En el día a día, no sólo somos madres, tenemos diferentes ocupaciones y responsabilidades que nos llevan a sentir cansancio, prisa y frustración que, en ocasiones, nos rebasan, solemos perder la paciencia y gritar. Pero no es falta de amor, es falta de pausa. Y aunque los gritos pudieran ser comprensibles, no educan, activan el sistema de alerta del niño, lo pone en modo defensa y bloquea su capacidad de aprender.
El cerebro infantil está en desarrollo, cuando gritamos, nuestros hijos no “entienden mejor”, sino que su cerebro emocional toma el control y, en ese estado, difícilmente podrán reflexionar, obedecer o regularse; por el contrario, necesitan de un adulto que les preste calma cuando aún no pueden generarla por sí mismos.

Entradas de datos extraídos:
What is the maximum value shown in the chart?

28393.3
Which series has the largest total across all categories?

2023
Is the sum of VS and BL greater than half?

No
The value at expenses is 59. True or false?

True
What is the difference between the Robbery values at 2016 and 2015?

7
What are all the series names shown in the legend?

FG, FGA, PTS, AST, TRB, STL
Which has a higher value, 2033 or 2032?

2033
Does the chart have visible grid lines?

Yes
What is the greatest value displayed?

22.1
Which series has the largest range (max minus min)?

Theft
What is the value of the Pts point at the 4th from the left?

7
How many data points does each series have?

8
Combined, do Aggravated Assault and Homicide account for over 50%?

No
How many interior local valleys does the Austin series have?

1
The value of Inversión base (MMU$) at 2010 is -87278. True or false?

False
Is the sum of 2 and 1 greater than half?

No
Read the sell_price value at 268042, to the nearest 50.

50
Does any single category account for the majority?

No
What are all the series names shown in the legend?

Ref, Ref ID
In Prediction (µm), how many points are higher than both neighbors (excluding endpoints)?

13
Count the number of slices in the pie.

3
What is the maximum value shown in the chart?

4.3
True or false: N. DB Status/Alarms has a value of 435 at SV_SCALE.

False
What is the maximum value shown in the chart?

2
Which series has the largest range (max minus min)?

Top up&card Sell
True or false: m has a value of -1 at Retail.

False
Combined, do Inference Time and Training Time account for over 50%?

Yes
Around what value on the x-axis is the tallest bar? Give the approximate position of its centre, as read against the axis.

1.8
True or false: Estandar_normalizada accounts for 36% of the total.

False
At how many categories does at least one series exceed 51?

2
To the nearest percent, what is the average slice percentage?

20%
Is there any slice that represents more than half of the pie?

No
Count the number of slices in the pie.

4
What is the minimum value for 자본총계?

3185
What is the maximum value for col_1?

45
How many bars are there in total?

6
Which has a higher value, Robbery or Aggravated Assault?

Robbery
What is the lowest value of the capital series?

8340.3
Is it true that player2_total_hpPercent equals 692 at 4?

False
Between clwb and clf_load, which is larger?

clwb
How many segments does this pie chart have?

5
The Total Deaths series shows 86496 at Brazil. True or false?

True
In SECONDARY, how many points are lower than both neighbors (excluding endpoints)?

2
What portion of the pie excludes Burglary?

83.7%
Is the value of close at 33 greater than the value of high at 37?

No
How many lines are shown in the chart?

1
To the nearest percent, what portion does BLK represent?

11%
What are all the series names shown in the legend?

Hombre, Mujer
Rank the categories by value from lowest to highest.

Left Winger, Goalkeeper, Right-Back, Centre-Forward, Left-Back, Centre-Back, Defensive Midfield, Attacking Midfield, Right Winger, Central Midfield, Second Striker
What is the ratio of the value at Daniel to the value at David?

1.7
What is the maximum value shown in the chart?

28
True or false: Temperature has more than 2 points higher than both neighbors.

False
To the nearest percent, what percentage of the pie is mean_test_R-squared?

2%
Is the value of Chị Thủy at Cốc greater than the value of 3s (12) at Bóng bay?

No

**Tareas:**
A. Reproduce del texto sobre los gritos el fragmento que va desde "El cerebro infantil" hasta "por sí mismos.", ambos incluidos.
B. Según el texto sobre los gritos, ¿qué tres acciones difícilmente podrán realizar los hijos cuando su cerebro emocional toma el control?
C. Prosigue el texto sobre los gritos a partir de su última oración.
Las entradas son un material independiente del texto sobre los gritos.

**Respuestas por tarea:**
A.
El cerebro infantil está en desarrollo, cuando gritamos, nuestros hijos no “entienden mejor”, sino que su cerebro emocional toma el control y, en ese estado, difícilmente podrán reflexionar, obedecer o regularse; por el contrario, necesitan de un adulto que les preste calma cuando aún no pueden generarla por sí mismos.

B. Reflexionar, obedecer y regularse.

C.
Aquí es donde entra una herramienta poderosa y sencilla: respirar antes de reaccionar; hacer una pausa de unos segundos, inhalar profundo y exhalar lento, permite que nuestro propio cerebro se regule. No es magia, es neurobiología. Esa pequeña pausa cambia la manera en que respondemos.
Criar sin gritos no significa ser permisivos, sino poner límites desde la firmeza y el respeto, decir “no” con claridad, pero sin herir, corregir sin desbordarnos y enseñar desde el ejemplo.
En este Mes de las Madres, más que buscar la perfección, regalémonos pausa, porque los niños no sólo escuchan lo que decimos, aprenden de cómo reaccionamos y, de ese modo, aprenden a calmarse.